Cecilia Bruzelius – Why the EU Must Debate and Address the Challenges Arising From Emigration

Debates over EU free movement often focus on the impact of immigration on destination countries. But as Cecilia Bruzelius explains, emigration is increasingly important in a number of EU member states, with many facing a ‘brain drain’ that is exacerbating existing demographic challenges. She argues the issue must be properly debated at the EU level and that a coordinated effort is required to address the problems emigration poses for certain states.

Cecilia Bruzelius is a Postdoctoral Fellow at the University of Tübingen.

Cross-posted from LSE EUROPP

French border sign, Credit: annaspies (CC BY-NC-ND 2.0)

Yet the pan-EU labour market is one with nationally bounded social systems, and emigration has serious adverse impacts on the ability of several member states to ensure the well-being of their resident population. Emigration has hampered economic growth and slowed per capita income convergence in affected member states, as the significant outflow of skilled labour has reduced the size of the labour force and productivity. These impacts have been somewhat mitigated by the significant remittances sent to member states of origin. However, though remittances can function as ‘privatised automatic stabilisers’, they tend to shrink over time if people settle more permanently in the new country. Moreover, remittances have even been shown to decrease the demand for public social provision.

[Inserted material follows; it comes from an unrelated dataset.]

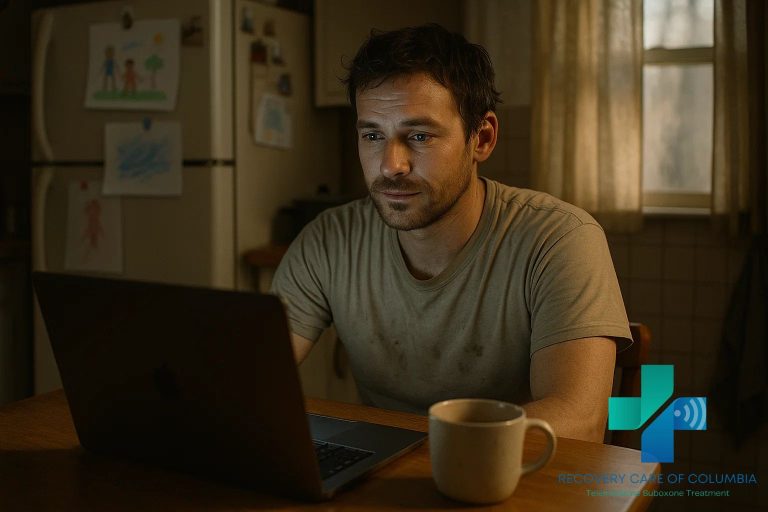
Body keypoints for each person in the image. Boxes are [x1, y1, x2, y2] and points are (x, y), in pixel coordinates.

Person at [271, 24, 631, 442]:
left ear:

In contrast to net-immigration member states that fret over the cost of additional benefit recipients, member states experiencing net-emigration face the challenge of sustaining social programmes as social security contributors and social service professionals leave. Emigration has drastically accelerated population ageing in several member states, aggravating already troublesome old-age-dependency ratios and raising concerns about social insurances. Probably the most acute effect of emigration is however its effect on social services. Several EU countries struggle to keep up health services as qualified medical personnel have left for work in richer member states. In some regions of Romania, 44 per cent of all positions for doctors are vacant. Across the country, the figure is 26 per cent. This despite Romania being one of the EU member states with the highest numbers of medical graduates.

Beyond direct impacts on welfare states, large-scale emigration of the young and educated also raises serious democratic concerns. When the most active and critical citizens leave, who will initiate reform to improve poorly functioning national institutions, or indeed save democracy as such, say in Hungary?

How the many social challenges arising from emigration can be addressed is far from obvious. As long as socio-economic differences in the EU remain large, current patterns of intra-EU migration are likely to continue. Wage convergence is happening, but large differences remain. Outmigration also crucially depends on the availability and quality of jobs, which are likely to continue to diverge across the EU given austerity policies and diverse growth strategies. The latter also raises doubts about suggestions that the EU should make stronger demands vis-à-vis member states with regards to the quality of their welfare states, such that EU citizens have a greater opportunity to choose whether to move.

Emigration member states could accept more immigration to counter the loss of their work force, but retaining these workers in an economically differentiated union could prove challenging. For example, Poland has accepted large numbers of Ukrainian workers. Yet as the EU began allowing visa-free travel for Ukrainians in 2018 and Germany is easing work requirements for skilled workers and targeting Ukrainians, 59 per cent of Ukrainians in Poland say they would leave for Germany when possible. The option of recruiting workers from Ukraine will also soon be exhausted, as Ukraine faces a much worse demographic situation than Poland.

Specific EU level funds to compensate for negative impacts of free movement have also been suggested, though such funding is to some extent already available in the form of the European Social Fund and the FEAD fund. A more targeted EU-level policy could address human capital loss. Compensating for losses that have already occurred is likely to be extremely complicated, but possibly an option to consider nonetheless. A more plausible forward-looking suggestion would be to coordinate human investment at the EU level. It need not be a problem that certain countries educate medical personnel, say, who then leave; the problem is the free riding of some member states on others.

Nevertheless, any policy meant to mitigate the adverse impacts of emigration would need to be carefully designed to avoid cementing certain patterns of migration, and power relations, say by encouraging a reliance on an unlimited supply of labour in destination states, or that some countries systematically supply medical personnel to other member states but underinvest in their own healthcare systems.

Addressing the uneven distribution of costs and benefits of intra-EU mobility is critical for the legitimacy of the EU and to avoid worsening already tense East-West relations. A geographically more nuanced debate might also, finally, lead us to recognise the fundamental European social interdependencies that underpin European national welfare. This will however require a fundamental change in the framing of the current discussion.